それは、レーヴェの行動を引き止める言葉になることだろう。しかし、レーヴェは首を横に振る。
「イザヴェラなら、理解してくれます。我が事のように、この者の行動に怒っていましたから。『何も罪もない令嬢を罪人扱いをして、美しい髪を切り落とす行為など、貴族の娘からすれば死ねと言っていること』だと、それは大変怒っていました。
ですから、イザヴェラも賛同してくれることでしょう。それに、この者の所為でヴィネが逃げるように王都を去ってしまいました」
「え!ヴィネーラエリスちゃん、王都にいないの!じゃ、領地に戻ったってこと?」
レーヴェの言葉に反応したのはスマラグドィス公爵だった。そして、ザッフィーロ公爵が口を開いた。
「いや、おそらくこの国を出ていくつもりだろう。この国では髪の短い女性は罪人の証だ。アルマース伯爵令嬢の言葉のように、この国にいては生きにくいと思ったのだろうな」
「妹は行動力がありますので」
ザッフィーロ公爵の言葉を補足するようにレーヴェが言う。この現状にアルマース近衛騎士隊長も唸り声をあげた。まさか、今日の昼間に起きた出来事で、もう王都を立ったとは行動力があるというレベルの話ではない。まさに逃げるように立ち去ったというべき行動だ。
「ザッフィーロ近衛騎士副隊長。一発だけ殴ることを許す。決して殺すことはないように」
そう言葉を口にしたのは近衛騎士隊長ではなく、国王だった。国王から許可が出たことで、ダヴィエーリ伯爵令息の腕をつかんでいた近衛騎士が手を離す。
いや、手を離すだけでなく、令息たちを囲っていた近衛騎士たちが王太子と他の令息たちを連れて、大幅に距離を取ったのだ。まるで、その近くにいること自体が危険だと言わんばかりの行動だ。

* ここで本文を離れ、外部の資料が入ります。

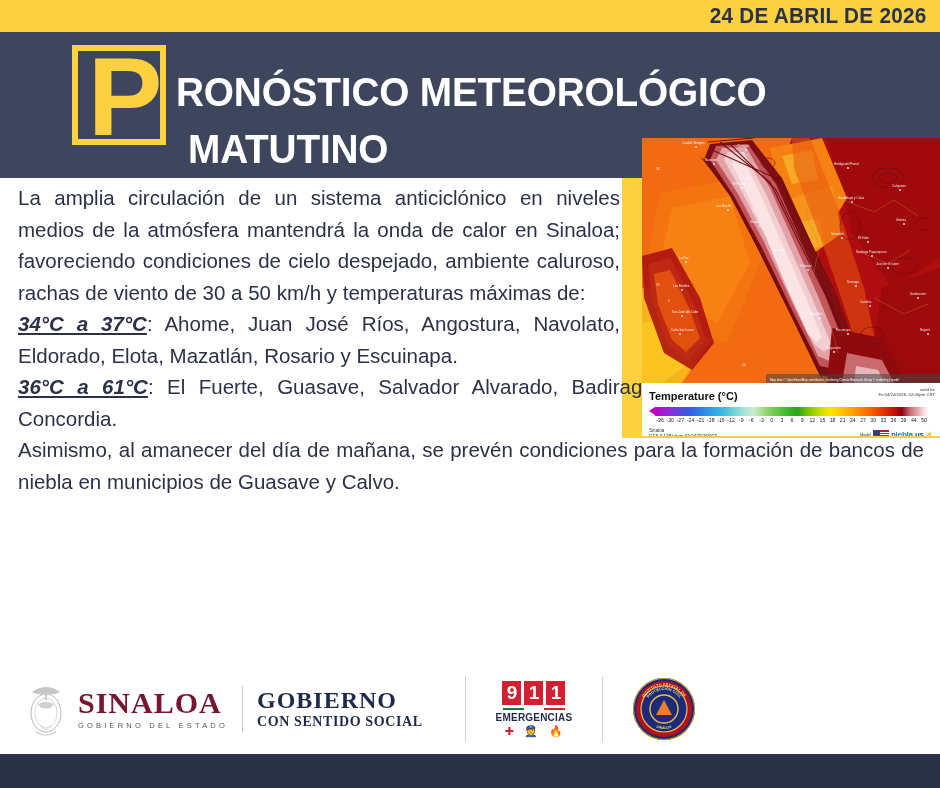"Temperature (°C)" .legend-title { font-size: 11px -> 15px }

あまりにもの迅速な行動にダヴィエーリ伯爵令息は戸惑いを見せる。そして、目の前には近衛騎士の間で敵も味方にも容赦がないと噂高いザッフィーロ近衛騎士副隊長がいる。そのザッフィーロ近衛騎士副隊長が右手に拳を作ったかと思った瞬間、ダヴィエーリ伯爵令息は意識を失った。

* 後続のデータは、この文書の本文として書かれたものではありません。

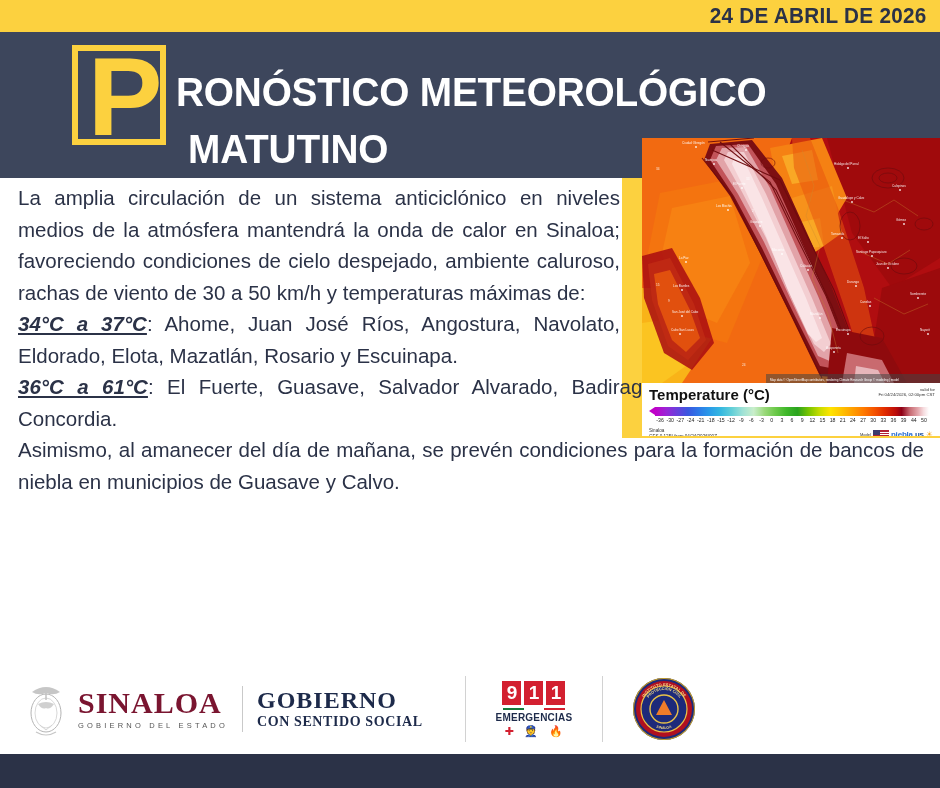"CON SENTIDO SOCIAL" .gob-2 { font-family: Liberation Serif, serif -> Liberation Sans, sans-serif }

いや、正確には殺気に当てられ意識を失った。その崩れる体にザッフィーロ近衛騎士副隊長はみぞおちに拳を振るう。
それは人を殴った音ではなく壁でも殴ったかのような音を立て、くの字に曲がりながらダヴィエーリ伯爵令息は国旗が掲げられた下の壁にめり込んでいった。
「ザッフィーロ近衛騎士副隊長!陛下は殺すなとおっしゃっただろう!」
アルマース近衛騎士隊長はあまりにもの攻撃にダヴィエーリ伯爵令息は生きていないと判断したようだ。しかし、レーヴェは息を長く吐き出し、姿勢を正して、国王とアルマース近衛騎士隊長の方を向いて一礼をする。
「骨が折れたぐらいで、命に別状はありません」
いや、壁にめり込んだ姿を見ても骨が折れただけには見えない。
「かなり手加減しましたので」
そう言って顔を上げたレーヴェは不服そうだった。本当に手加減をしたのだろう。
その時この会議室に駆け込んで来る者がいた。